Entries shown Block Start

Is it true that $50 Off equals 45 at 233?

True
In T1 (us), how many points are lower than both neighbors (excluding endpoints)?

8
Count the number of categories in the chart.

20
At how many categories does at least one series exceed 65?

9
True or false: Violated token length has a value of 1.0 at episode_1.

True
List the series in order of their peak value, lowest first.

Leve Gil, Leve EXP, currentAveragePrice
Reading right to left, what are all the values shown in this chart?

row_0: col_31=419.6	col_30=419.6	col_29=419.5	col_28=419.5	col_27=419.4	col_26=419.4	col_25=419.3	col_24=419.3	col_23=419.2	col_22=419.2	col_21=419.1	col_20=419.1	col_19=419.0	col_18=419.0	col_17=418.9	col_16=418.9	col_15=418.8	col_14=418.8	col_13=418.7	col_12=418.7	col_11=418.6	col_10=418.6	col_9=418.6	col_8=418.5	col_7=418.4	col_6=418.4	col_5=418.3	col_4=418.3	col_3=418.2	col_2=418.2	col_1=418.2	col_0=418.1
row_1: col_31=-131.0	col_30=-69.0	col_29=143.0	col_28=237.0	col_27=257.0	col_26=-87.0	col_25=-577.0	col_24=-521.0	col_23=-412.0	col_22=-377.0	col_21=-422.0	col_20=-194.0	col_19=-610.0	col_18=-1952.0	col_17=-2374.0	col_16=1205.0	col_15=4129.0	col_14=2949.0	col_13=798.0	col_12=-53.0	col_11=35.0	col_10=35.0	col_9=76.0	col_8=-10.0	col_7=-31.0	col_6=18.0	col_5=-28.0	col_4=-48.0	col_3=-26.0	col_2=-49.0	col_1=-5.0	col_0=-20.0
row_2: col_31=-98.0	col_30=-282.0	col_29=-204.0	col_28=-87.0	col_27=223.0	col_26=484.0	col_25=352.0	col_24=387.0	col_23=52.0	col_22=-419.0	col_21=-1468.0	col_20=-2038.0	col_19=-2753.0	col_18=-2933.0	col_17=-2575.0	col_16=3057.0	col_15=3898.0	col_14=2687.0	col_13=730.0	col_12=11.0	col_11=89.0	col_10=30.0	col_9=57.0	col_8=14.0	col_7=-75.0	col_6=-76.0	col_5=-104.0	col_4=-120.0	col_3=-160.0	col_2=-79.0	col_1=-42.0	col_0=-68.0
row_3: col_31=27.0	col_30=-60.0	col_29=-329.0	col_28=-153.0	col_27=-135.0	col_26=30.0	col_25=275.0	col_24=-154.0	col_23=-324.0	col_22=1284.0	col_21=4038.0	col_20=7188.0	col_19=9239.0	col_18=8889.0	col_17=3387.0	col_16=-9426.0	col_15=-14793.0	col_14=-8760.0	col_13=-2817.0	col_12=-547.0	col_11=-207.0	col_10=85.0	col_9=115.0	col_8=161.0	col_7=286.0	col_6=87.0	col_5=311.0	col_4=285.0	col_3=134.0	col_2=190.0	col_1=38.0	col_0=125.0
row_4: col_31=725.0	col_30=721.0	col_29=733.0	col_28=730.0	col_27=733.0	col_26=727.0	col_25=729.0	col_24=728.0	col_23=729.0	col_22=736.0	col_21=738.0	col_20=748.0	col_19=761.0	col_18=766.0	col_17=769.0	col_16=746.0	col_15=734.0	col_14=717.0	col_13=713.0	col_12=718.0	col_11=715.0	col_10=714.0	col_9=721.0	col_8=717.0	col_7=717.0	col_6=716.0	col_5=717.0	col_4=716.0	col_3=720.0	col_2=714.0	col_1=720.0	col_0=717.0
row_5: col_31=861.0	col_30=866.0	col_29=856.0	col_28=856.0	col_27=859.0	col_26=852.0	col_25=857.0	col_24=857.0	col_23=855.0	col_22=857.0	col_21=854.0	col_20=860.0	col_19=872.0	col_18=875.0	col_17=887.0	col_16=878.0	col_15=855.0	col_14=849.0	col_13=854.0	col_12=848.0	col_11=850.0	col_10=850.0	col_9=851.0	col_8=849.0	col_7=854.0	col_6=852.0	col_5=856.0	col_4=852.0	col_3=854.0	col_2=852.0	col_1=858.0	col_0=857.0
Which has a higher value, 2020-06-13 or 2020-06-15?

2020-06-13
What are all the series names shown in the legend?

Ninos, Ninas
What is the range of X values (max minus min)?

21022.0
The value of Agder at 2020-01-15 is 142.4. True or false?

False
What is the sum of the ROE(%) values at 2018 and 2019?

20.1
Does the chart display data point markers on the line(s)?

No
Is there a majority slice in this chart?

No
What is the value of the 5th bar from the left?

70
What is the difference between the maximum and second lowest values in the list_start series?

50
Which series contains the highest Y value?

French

Entries shown Block End

» **What you should do**
Set out all of the entries above as a numbered list, dropping the blank lines.

» **Answer**
1. Is it true that $50 Off equals 45 at 233?
2. True
3. In T1 (us), how many points are lower than both neighbors (excluding endpoints)?
4. 8
5. Count the number of categories in the chart.
6. 20
7. At how many categories does at least one series exceed 65?
8. 9
9. True or false: Violated token length has a value of 1.0 at episode_1.
10. True
11. List the series in order of their peak value, lowest first.
12. Leve Gil, Leve EXP, currentAveragePrice
13. Reading right to left, what are all the values shown in this chart?
14. row_0: col_31=419.6	col_30=419.6	col_29=419.5	col_28=419.5	col_27=419.4	col_26=419.4	col_25=419.3	col_24=419.3	col_23=419.2	col_22=419.2	col_21=419.1	col_20=419.1	col_19=419.0	col_18=419.0	col_17=418.9	col_16=418.9	col_15=418.8	col_14=418.8	col_13=418.7	col_12=418.7	col_11=418.6	col_10=418.6	col_9=418.6	col_8=418.5	col_7=418.4	col_6=418.4	col_5=418.3	col_4=418.3	col_3=418.2	col_2=418.2	col_1=418.2	col_0=418.1
15. row_1: col_31=-131.0	col_30=-69.0	col_29=143.0	col_28=237.0	col_27=257.0	col_26=-87.0	col_25=-577.0	col_24=-521.0	col_23=-412.0	col_22=-377.0	col_21=-422.0	col_20=-194.0	col_19=-610.0	col_18=-1952.0	col_17=-2374.0	col_16=1205.0	col_15=4129.0	col_14=2949.0	col_13=798.0	col_12=-53.0	col_11=35.0	col_10=35.0	col_9=76.0	col_8=-10.0	col_7=-31.0	col_6=18.0	col_5=-28.0	col_4=-48.0	col_3=-26.0	col_2=-49.0	col_1=-5.0	col_0=-20.0
16. row_2: col_31=-98.0	col_30=-282.0	col_29=-204.0	col_28=-87.0	col_27=223.0	col_26=484.0	col_25=352.0	col_24=387.0	col_23=52.0	col_22=-419.0	col_21=-1468.0	col_20=-2038.0	col_19=-2753.0	col_18=-2933.0	col_17=-2575.0	col_16=3057.0	col_15=3898.0	col_14=2687.0	col_13=730.0	col_12=11.0	col_11=89.0	col_10=30.0	col_9=57.0	col_8=14.0	col_7=-75.0	col_6=-76.0	col_5=-104.0	col_4=-120.0	col_3=-160.0	col_2=-79.0	col_1=-42.0	col_0=-68.0
17. row_3: col_31=27.0	col_30=-60.0	col_29=-329.0	col_28=-153.0	col_27=-135.0	col_26=30.0	col_25=275.0	col_24=-154.0	col_23=-324.0	col_22=1284.0	col_21=4038.0	col_20=7188.0	col_19=9239.0	col_18=8889.0	col_17=3387.0	col_16=-9426.0	col_15=-14793.0	col_14=-8760.0	col_13=-2817.0	col_12=-547.0	col_11=-207.0	col_10=85.0	col_9=115.0	col_8=161.0	col_7=286.0	col_6=87.0	col_5=311.0	col_4=285.0	col_3=134.0	col_2=190.0	col_1=38.0	col_0=125.0
18. row_4: col_31=725.0	col_30=721.0	col_29=733.0	col_28=730.0	col_27=733.0	col_26=727.0	col_25=729.0	col_24=728.0	col_23=729.0	col_22=736.0	col_21=738.0	col_20=748.0	col_19=761.0	col_18=766.0	col_17=769.0	col_16=746.0	col_15=734.0	col_14=717.0	col_13=713.0	col_12=718.0	col_11=715.0	col_10=714.0	col_9=721.0	col_8=717.0	col_7=717.0	col_6=716.0	col_5=717.0	col_4=716.0	col_3=720.0	col_2=714.0	col_1=720.0	col_0=717.0
19. row_5: col_31=861.0	col_30=866.0	col_29=856.0	col_28=856.0	col_27=859.0	col_26=852.0	col_25=857.0	col_24=857.0	col_23=855.0	col_22=857.0	col_21=854.0	col_20=860.0	col_19=872.0	col_18=875.0	col_17=887.0	col_16=878.0	col_15=855.0	col_14=849.0	col_13=854.0	col_12=848.0	col_11=850.0	col_10=850.0	col_9=851.0	col_8=849.0	col_7=854.0	col_6=852.0	col_5=856.0	col_4=852.0	col_3=854.0	col_2=852.0	col_1=858.0	col_0=857.0
20. Which has a higher value, 2020-06-13 or 2020-06-15?
21. 2020-06-13
22. What are all the series names shown in the legend?
23. Ninos, Ninas
24. What is the range of X values (max minus min)?
25. 21022.0
26. The value of Agder at 2020-01-15 is 142.4. True or false?
27. False
28. What is the sum of the ROE(%) values at 2018 and 2019?
29. 20.1
30. Does the chart display data point markers on the line(s)?
31. No
32. Is there a majority slice in this chart?
33. No
34. What is the value of the 5th bar from the left?
35. 70
36. What is the difference between the maximum and second lowest values in the list_start series?
37. 50
38. Which series contains the highest Y value?
39. French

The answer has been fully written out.